No estaban lejos las altas puertas de cedro encajadas en el muro protector del palacio. Ramose había soltado el carro y ahora caminaba con los brazos cruzados y la cabeza gacha. Khabekhnet saltó del vehículo y, junto con Ankhmahor y la mitad de los Seguidores, que habían cogido las antorchas de la escolta de tropas de asalto de Baqet, corrió a colocarse delante de los caballos. Ahmose no creía que fuera a necesitar su escudo. Allí no había peligro. Het-Uart estaba muerta, su corazón enfermo daba sus últimos latidos en algún lugar del laberinto de pasillos y patios que Ramose había descrito a su vuelta. Ahmose miró a su amigo al detener Makhu el carro, pero no pudo ver su rostro en la penumbra. Miró al cielo. No tema idea de cuánto tiempo había transcurrido desde que supo la noticia de que se abrían las puertas, pero no había señal del amanecer. Las estrellas aún brillaban en el terciopelo negro de la noche. Había más antorchas pasada la entrada del palacio, cruzándose en la visión de Ahmose como llamas escapadas de un incendio. Se bajó y, ordenando a Makhu que esperara, siguió a su guardia al interior de los recintos de Apepa.

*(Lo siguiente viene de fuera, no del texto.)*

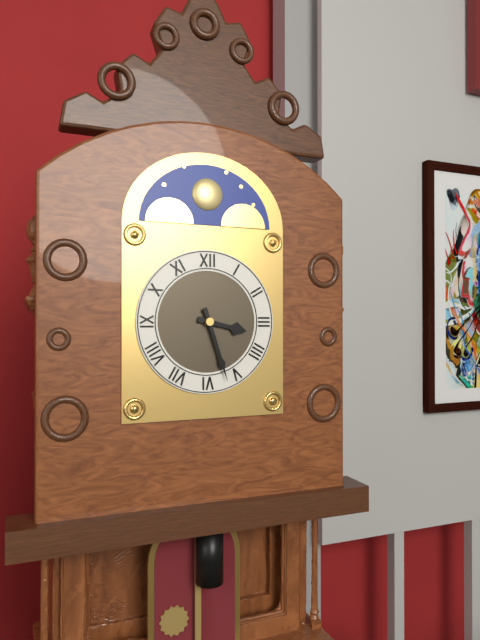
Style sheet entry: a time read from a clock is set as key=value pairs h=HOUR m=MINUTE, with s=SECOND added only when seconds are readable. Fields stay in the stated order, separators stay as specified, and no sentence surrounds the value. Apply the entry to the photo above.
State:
h=3 m=27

Estaba lleno de soldados egipcios. El estandarte de Montu estaba plantado delante de él, justo en el centro del camino imponente que conducía al edificio en sombras. Y también estaba allí su estandarte, su azul casi negro y su blanco, grisáceo, a la luz incierta de una antorcha. Había estatuas a ambos lados de la avenida, figuras extrañas sosteniendo bastones o emblemas desconocidos para Ahmose, la mayoría con barba y cuernos, cuyos rasgos solemnes parecían moverse con la luz de las antorchas. A derecha e izquierda tuvo la impresión de que había jardines vastos y en sombras. Le llegó un leve aroma de árboles frutales en flor y oyó el susurro de las hojas. Pero el suelo estaba yermo, una alfombra de hierba muerta y seca mezclada con tramos de tierra pelada. «No hay agua —pensó—. Apepa no podía regar su hermoso césped ni las flores, y la lluvia no fue suficiente».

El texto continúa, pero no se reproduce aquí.